How this skill works

The guidance inspects common TypeScript configuration, typing patterns, and build-time practices to produce concrete rules you can apply immediately. It highlights compiler options to enable strict checks, recommends typing idioms (unknown, satisfies, readonly, template literal types), and outlines performance practices like type-only imports and lazy loading.
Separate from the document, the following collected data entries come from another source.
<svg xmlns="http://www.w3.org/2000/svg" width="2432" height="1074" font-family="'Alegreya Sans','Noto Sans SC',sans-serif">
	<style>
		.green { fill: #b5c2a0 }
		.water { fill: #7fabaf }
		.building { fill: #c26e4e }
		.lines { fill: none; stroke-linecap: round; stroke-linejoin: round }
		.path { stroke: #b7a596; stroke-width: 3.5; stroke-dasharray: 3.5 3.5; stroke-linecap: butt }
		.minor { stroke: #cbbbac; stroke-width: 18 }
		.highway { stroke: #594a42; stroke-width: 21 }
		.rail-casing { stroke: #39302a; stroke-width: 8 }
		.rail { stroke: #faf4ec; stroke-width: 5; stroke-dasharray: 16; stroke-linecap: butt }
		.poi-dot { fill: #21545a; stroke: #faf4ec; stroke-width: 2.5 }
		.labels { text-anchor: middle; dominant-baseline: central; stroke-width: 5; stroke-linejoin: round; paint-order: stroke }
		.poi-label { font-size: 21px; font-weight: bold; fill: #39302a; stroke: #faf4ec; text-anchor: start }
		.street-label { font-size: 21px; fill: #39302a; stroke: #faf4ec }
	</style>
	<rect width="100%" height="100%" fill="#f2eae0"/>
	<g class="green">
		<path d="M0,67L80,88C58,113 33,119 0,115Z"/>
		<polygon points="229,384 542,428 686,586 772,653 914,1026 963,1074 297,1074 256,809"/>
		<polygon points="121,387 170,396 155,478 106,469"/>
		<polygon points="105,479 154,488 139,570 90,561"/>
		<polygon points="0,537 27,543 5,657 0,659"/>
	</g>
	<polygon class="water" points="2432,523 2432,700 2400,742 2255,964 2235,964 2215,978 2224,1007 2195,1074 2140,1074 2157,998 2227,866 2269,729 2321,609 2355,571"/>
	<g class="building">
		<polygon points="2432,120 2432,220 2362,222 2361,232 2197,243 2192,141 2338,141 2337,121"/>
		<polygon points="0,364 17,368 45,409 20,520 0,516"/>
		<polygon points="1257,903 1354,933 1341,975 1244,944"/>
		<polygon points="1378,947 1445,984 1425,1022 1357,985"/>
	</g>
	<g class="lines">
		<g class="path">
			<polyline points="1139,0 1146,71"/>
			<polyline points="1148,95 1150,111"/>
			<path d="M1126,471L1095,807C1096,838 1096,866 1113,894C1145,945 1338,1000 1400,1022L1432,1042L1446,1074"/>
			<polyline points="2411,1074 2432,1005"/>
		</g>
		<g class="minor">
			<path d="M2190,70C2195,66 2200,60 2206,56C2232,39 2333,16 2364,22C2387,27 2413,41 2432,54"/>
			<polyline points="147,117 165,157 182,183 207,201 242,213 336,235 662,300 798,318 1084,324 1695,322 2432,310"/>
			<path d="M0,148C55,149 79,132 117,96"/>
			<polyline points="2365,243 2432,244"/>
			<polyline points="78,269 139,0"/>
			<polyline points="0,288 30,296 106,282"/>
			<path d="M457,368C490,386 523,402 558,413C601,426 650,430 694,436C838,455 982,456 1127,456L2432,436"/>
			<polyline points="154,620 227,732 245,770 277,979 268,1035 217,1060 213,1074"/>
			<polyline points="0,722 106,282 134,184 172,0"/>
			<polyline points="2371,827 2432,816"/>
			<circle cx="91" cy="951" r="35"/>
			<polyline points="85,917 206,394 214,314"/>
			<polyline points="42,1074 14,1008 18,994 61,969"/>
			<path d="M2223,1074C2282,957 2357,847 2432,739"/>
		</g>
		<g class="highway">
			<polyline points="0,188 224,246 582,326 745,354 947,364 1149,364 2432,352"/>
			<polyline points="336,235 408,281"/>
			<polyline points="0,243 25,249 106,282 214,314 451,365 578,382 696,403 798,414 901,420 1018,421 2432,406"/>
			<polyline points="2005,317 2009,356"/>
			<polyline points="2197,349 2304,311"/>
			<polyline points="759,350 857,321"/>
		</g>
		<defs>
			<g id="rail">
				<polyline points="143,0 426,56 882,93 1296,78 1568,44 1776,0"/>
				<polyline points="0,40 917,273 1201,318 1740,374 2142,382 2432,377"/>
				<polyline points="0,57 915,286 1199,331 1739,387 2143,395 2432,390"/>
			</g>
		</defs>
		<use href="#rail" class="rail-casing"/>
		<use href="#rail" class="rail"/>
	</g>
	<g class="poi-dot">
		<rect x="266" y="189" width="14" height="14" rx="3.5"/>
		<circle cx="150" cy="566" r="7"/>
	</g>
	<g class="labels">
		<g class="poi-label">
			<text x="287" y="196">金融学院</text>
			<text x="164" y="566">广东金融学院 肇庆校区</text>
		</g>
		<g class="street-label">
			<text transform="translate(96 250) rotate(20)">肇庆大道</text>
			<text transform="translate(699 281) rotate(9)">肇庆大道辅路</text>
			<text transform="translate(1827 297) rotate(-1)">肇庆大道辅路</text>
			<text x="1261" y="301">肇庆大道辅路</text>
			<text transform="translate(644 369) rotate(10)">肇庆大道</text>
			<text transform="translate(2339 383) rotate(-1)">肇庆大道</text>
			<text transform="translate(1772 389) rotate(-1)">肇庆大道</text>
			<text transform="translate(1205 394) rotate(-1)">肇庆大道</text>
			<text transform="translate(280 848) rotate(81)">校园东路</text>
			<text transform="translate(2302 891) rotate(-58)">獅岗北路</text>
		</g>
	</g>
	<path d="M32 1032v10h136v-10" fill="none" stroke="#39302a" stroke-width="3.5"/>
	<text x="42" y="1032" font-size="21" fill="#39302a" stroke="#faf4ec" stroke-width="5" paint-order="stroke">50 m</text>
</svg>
Use the skill as a checklist when setting up tsconfig, reviewing code, or modernizing a codebase.

When to use it

  • Initializing a new TypeScript project or upgrading to TS 5.x+
  • Auditing an existing codebase for type-safety and runtime risk
  • Configuring tsconfig.json for modern Node and frontend runtimes
  • Refactoring APIs to enforce immutability and precise types
  • Optimizing build performance and eliminating type-related JS overhead

Best practices

  • Enable strict: true and related strict flags (noImplicitAny, strictNullChecks, exactOptionalPropertyTypes)
  • Prefer unknown over any; narrow with type guards or validators like Zod
  • Use satisfies to validate shapes without widening inferred types
  • Treat data as immutable by default with readonly and readonly arrays
  • Use import type or import { type ... } for type-only imports to avoid runtime cost
  • Prefer string unions over enums for simpler runtime and clearer intent

Example use cases

  • Create a new Next.js or Remix app with NodeNext moduleResolution and ES2022 target
  • Convert legacy any-heavy modules by introducing unknown and gradual type guards
  • Enforce immutable props in React components using readonly and template literal types for handlers
  • Improve CI build times by using verbatimModuleSyntax and explicit type-only imports
  • Replace runtime enum patterns with string union types for serialized APIs

FAQ

Should I always set strict: true?

Yes — strict: true is the recommended baseline. It prevents many classes of bugs early and improves editor inference.

When is any acceptable?

Only in constrained migration scenarios or when interfacing with untyped third-party data; prefer unknown plus validation for new code.